The World Health Organization (WHO) Regional Director for Africa, Dr. Mohamed Yakub Janabi, has called for urgent action to protect children and young people from what he described as “engineered nicotine addiction,” warning that new tobacco and nicotine products are threatening decades of public health gains across Africa.
In his message marking World No Tobacco Day 2026, Dr. Janabi said the tobacco and nicotine industry continues to employ sophisticated tactics to attract young users through flavoured products, colourful packaging, digital marketing, influencer promotions and misleading claims that downplay health risks.
According to him, while Africa has made significant progress in tobacco control through stronger legislation, smoke-free policies, health warnings, taxation and cessation support programmes, these achievements are increasingly under threat from emerging nicotine products and aggressive industry marketing strategies.
He stressed that nicotine addiction is deliberately designed through product engineering aimed at making tobacco and nicotine products more appealing, especially to adolescents whose brains are still developing and are more vulnerable to addiction.
Dr. Janabi warned that there is no safe level of tobacco use or non-therapeutic nicotine exposure, noting that products such as cigarettes, e-cigarettes, nicotine pouches, heated tobacco products and smokeless tobacco all pose serious health risks.

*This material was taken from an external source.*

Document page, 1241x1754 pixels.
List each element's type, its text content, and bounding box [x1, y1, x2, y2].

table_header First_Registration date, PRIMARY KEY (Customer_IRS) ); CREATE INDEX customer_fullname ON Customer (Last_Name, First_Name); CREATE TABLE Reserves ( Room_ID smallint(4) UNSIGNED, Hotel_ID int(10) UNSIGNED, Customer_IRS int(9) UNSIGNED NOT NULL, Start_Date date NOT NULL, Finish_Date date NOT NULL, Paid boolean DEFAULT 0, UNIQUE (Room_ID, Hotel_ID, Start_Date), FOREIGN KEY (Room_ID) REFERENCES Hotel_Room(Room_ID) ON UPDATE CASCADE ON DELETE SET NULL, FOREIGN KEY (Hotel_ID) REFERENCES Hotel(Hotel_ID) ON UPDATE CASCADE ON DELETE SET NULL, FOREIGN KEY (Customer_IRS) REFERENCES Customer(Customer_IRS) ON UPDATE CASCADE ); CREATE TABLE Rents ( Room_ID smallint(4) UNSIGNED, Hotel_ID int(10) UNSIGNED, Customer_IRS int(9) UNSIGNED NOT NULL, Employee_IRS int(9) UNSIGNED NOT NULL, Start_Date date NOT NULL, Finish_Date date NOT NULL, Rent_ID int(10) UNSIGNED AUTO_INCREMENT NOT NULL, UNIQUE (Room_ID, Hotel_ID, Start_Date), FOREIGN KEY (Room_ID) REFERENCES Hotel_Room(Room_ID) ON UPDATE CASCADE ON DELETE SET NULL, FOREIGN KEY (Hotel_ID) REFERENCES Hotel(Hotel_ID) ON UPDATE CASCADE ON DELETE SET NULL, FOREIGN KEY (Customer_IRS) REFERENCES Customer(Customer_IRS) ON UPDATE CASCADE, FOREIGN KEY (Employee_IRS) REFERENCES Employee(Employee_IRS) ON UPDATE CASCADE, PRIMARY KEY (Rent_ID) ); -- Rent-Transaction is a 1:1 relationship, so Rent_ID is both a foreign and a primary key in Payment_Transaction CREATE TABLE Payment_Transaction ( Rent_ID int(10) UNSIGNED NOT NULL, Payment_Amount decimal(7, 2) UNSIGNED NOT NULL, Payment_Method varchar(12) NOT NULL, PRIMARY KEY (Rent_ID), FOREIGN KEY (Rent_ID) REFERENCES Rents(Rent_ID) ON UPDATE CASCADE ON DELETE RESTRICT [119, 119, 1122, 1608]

The WHO Regional Director urged African governments to strengthen regulations by banning flavours and additives that make nicotine products more attractive, closing regulatory loopholes, tightening restrictions on marketing and packaging, and protecting public health policies from industry interference.
He also called on lawmakers, regulators, civil society groups, educators, parents and young people to work together to safeguard future generations from nicotine addiction and preserve the progress made in tobacco control across the continent.
“Protecting Africa’s children and young people from engineered nicotine addiction is not optional; it is a moral, social and public health imperative,” he said.